You need a Squid Proxy fabric! Getting Ready State Best Practices

Sometimes a solving a small problem well makes a huge impact for operators.  Talking to operators, it appears that automated configuration of Squid does exactly that.

Not a SQUID but...

If you were installing OpenStack or Hadoop, you would not find “setup a squid proxy fabric to optimize your package downloads” in the install guide.   That’s simply out of scope for those guides; however, it’s essential operational guidance.  That’s what I mean by open operations and creating a platform for sharing best practice.

Deploying a base operating system (e.g.: Centos) on a lot of nodes creates bit-tons of identical internet traffic.  By default, each node will attempt to reach internet mirrors for packages.  If you multiply that by even 10 nodes, that’s a lot of traffic and a significant performance impact if you’re connection is limited.

For OpenCrowbar developers, the external package resolution means that each dev/test cycle with a node boot (which is up to 10+ times a day) is bottle necked.  For qa and install, the problem is even worse!

Our solution was 1) to embed Squid proxies into the configured environments and the 2) automatically configure nodes to use the proxies.   By making this behavior default, we improve the overall performance of a deployment.   This further improves the overall network topology of the operating environment while adding improved control of traffic.

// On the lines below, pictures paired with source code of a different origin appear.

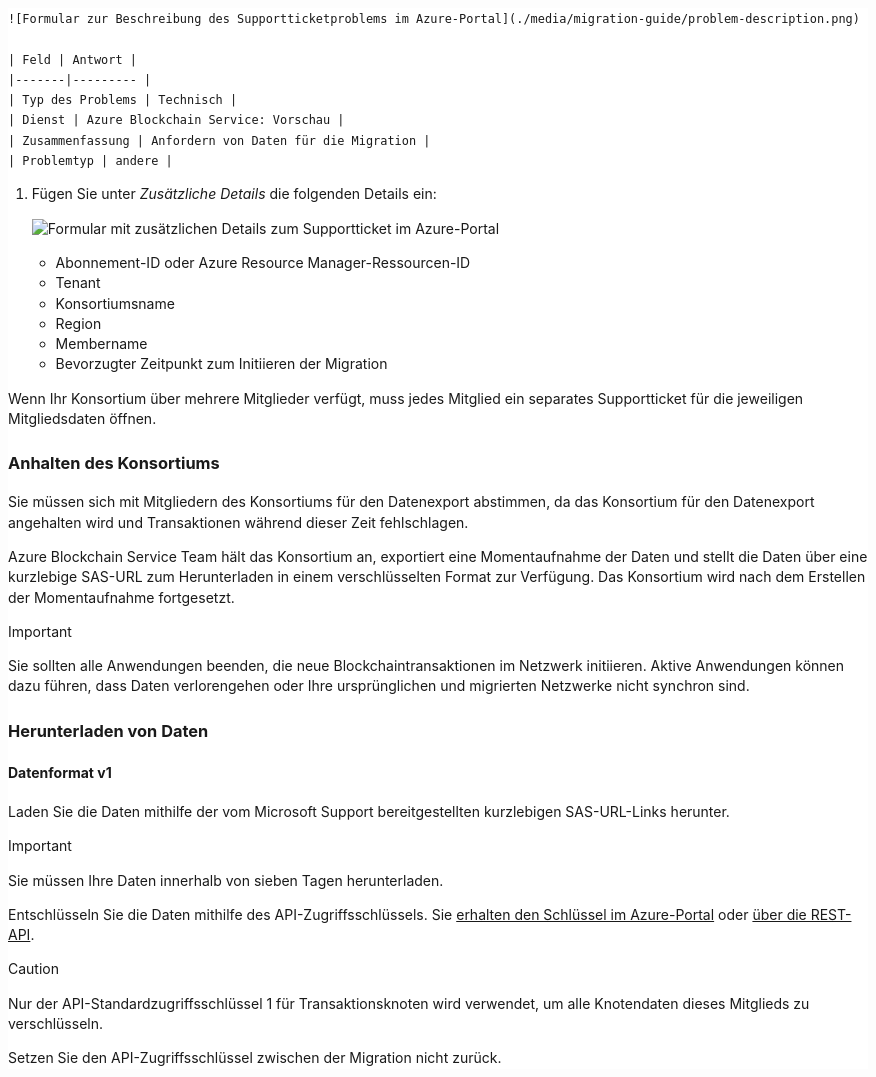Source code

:     ![Formular zur Beschreibung des Supportticketproblems im Azure-Portal](./media/migration-guide/problem-description.png)

    | Feld | Antwort |
    |-------|--------- |
    | Typ des Problems | Technisch |
    | Dienst | Azure Blockchain Service: Vorschau |
    | Zusammenfassung | Anfordern von Daten für die Migration |
    | Problemtyp | andere |

1. Fügen Sie unter *Zusätzliche Details* die folgenden Details ein:

    ![Formular mit zusätzlichen Details zum Supportticket im Azure-Portal](./media/migration-guide/additional-details.png)

    - Abonnement-ID oder Azure Resource Manager-Ressourcen-ID
    - Tenant
    - Konsortiumsname
    - Region
    - Membername
    - Bevorzugter Zeitpunkt zum Initiieren der Migration

Wenn Ihr Konsortium über mehrere Mitglieder verfügt, muss jedes Mitglied ein separates Supportticket für die jeweiligen Mitgliedsdaten öffnen.

### <a name="pause-consortium"></a>Anhalten des Konsortiums

Sie müssen sich mit Mitgliedern des Konsortiums für den Datenexport abstimmen, da das Konsortium für den Datenexport angehalten wird und Transaktionen während dieser Zeit fehlschlagen.

Azure Blockchain Service Team hält das Konsortium an, exportiert eine Momentaufnahme der Daten und stellt die Daten über eine kurzlebige SAS-URL zum Herunterladen in einem verschlüsselten Format zur Verfügung. Das Konsortium wird nach dem Erstellen der Momentaufnahme fortgesetzt.

> [!IMPORTANT]
> Sie sollten alle Anwendungen beenden, die neue Blockchaintransaktionen im Netzwerk initiieren. Aktive Anwendungen können dazu führen, dass Daten verlorengehen oder Ihre ursprünglichen und migrierten Netzwerke nicht synchron sind.

### <a name="download-data"></a>Herunterladen von Daten

#### <a name="data-format-v1"></a>Datenformat v1

Laden Sie die Daten mithilfe der vom Microsoft Support bereitgestellten kurzlebigen SAS-URL-Links herunter.

> [!IMPORTANT]
> Sie müssen Ihre Daten innerhalb von sieben Tagen herunterladen.

Entschlüsseln Sie die Daten mithilfe des API-Zugriffsschlüssels. Sie [erhalten den Schlüssel im Azure-Portal](configure-transaction-nodes.md#access-keys) oder [über die REST-API](/rest/api/blockchain/2019-06-01-preview/blockchainmembers/listapikeys).

> [!CAUTION]
> Nur der API-Standardzugriffsschlüssel 1 für Transaktionsknoten wird verwendet, um alle Knotendaten dieses Mitglieds zu verschlüsseln.
>
> Setzen Sie den API-Zugriffsschlüssel zwischen der Migration nicht zurück.
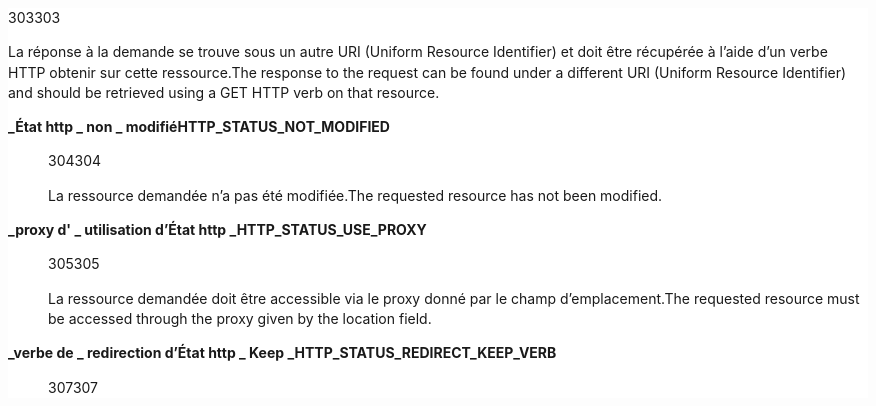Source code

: <span data-ttu-id="6eb69-142">303</span><span class="sxs-lookup"><span data-stu-id="6eb69-142">303</span></span>
</dt> <dt>



<span data-ttu-id="6eb69-143">La réponse à la demande se trouve sous un autre URI (Uniform Resource Identifier) et doit être récupérée à l’aide d’un verbe HTTP obtenir sur cette ressource.</span><span class="sxs-lookup"><span data-stu-id="6eb69-143">The response to the request can be found under a different URI (Uniform Resource Identifier) and should be retrieved using a GET HTTP verb on that resource.</span></span>


</dt> </dl> </dd> <dt>

<span data-ttu-id="6eb69-144"><span id="HTTP_STATUS_NOT_MODIFIED"></span><span id="http_status_not_modified"></span>**\_État http \_ non \_ modifié**</span><span class="sxs-lookup"><span data-stu-id="6eb69-144"><span id="HTTP_STATUS_NOT_MODIFIED"></span><span id="http_status_not_modified"></span>**HTTP\_STATUS\_NOT\_MODIFIED**</span></span>
</dt> <dd> <dl> <dt>

<span data-ttu-id="6eb69-145">304</span><span class="sxs-lookup"><span data-stu-id="6eb69-145">304</span></span>
</dt> <dt>



<span data-ttu-id="6eb69-146">La ressource demandée n’a pas été modifiée.</span><span class="sxs-lookup"><span data-stu-id="6eb69-146">The requested resource has not been modified.</span></span>


</dt> </dl> </dd> <dt>

<span data-ttu-id="6eb69-147"><span id="HTTP_STATUS_USE_PROXY"></span><span id="http_status_use_proxy"></span>**\_proxy d' \_ utilisation d’État http \_**</span><span class="sxs-lookup"><span data-stu-id="6eb69-147"><span id="HTTP_STATUS_USE_PROXY"></span><span id="http_status_use_proxy"></span>**HTTP\_STATUS\_USE\_PROXY**</span></span>
</dt> <dd> <dl> <dt>

<span data-ttu-id="6eb69-148">305</span><span class="sxs-lookup"><span data-stu-id="6eb69-148">305</span></span>
</dt> <dt>



<span data-ttu-id="6eb69-149">La ressource demandée doit être accessible via le proxy donné par le champ d’emplacement.</span><span class="sxs-lookup"><span data-stu-id="6eb69-149">The requested resource must be accessed through the proxy given by the location field.</span></span>


</dt> </dl> </dd> <dt>

<span data-ttu-id="6eb69-150"><span id="HTTP_STATUS_REDIRECT_KEEP_VERB"></span><span id="http_status_redirect_keep_verb"></span>**\_verbe de \_ redirection d’État http \_ Keep \_**</span><span class="sxs-lookup"><span data-stu-id="6eb69-150"><span id="HTTP_STATUS_REDIRECT_KEEP_VERB"></span><span id="http_status_redirect_keep_verb"></span>**HTTP\_STATUS\_REDIRECT\_KEEP\_VERB**</span></span>
</dt> <dd> <dl> <dt>

<span data-ttu-id="6eb69-151">307</span><span class="sxs-lookup"><span data-stu-id="6eb69-151">307</span></span>
</dt> <dt>
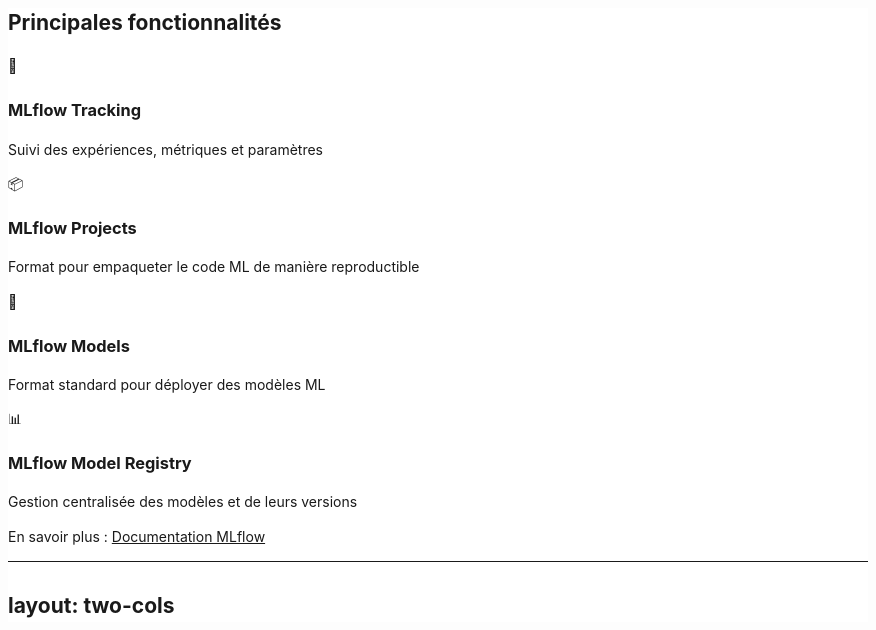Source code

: ## Principales fonctionnalités

</div>

<div class="grid grid-cols-2 gap-6 mt-8">

<div class="bg-blue-50 dark:bg-blue-900/20 p-6 rounded-lg border border-blue-200 dark:border-blue-700">
  <div class="text-2xl mb-3">🔬</div>
  <h3 class="font-bold text-lg mb-2">MLflow Tracking</h3>
  <p class="text-sm">Suivi des expériences, métriques et paramètres</p>
</div>

<div class="bg-green-50 dark:bg-green-900/20 p-6 rounded-lg border border-green-200 dark:border-green-700">
  <div class="text-2xl mb-3">📦</div>
  <h3 class="font-bold text-lg mb-2">MLflow Projects</h3>
  <p class="text-sm">Format pour empaqueter le code ML de manière reproductible</p>
</div>

<div class="bg-purple-50 dark:bg-purple-900/20 p-6 rounded-lg border border-purple-200 dark:border-purple-700">
  <div class="text-2xl mb-3">🚀</div>
  <h3 class="font-bold text-lg mb-2">MLflow Models</h3>
  <p class="text-sm">Format standard pour déployer des modèles ML</p>
</div>

<div class="bg-orange-50 dark:bg-orange-900/20 p-6 rounded-lg border border-orange-200 dark:border-orange-700">
  <div class="text-2xl mb-3">📊</div>
  <h3 class="font-bold text-lg mb-2">MLflow Model Registry</h3>
  <p class="text-sm">Gestion centralisée des modèles et de leurs versions</p>
</div>

</div>

<div class="text-center mt-8">

En savoir plus : [Documentation MLflow](https://mlflow.org/docs/latest/index.html)

</div>

<style>
h1 {
  background-color: #2B90B6;
  background-image: linear-gradient(45deg, #4EC5D4 10%, #146b8c 20%);
  background-size: 100%;
  -webkit-background-clip: text;
  -moz-background-clip: text;
  -webkit-text-fill-color: transparent;
  -moz-text-fill-color: transparent;
}
</style>

---
layout: two-cols
---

This is a great example of how Crowbar uses existing operational tool chains (Chef configures Squid) in best practice ways to solve operations problems.  The magic is not in the tool or the configuration, it’s that we’ve included it in our out-of-the-box default orchestrations.

It’s time to stop fumbling around in the operational dark.  We need to compose our tool chains in an automated way!  This is how we advance operational best practice for ready state infrastructure.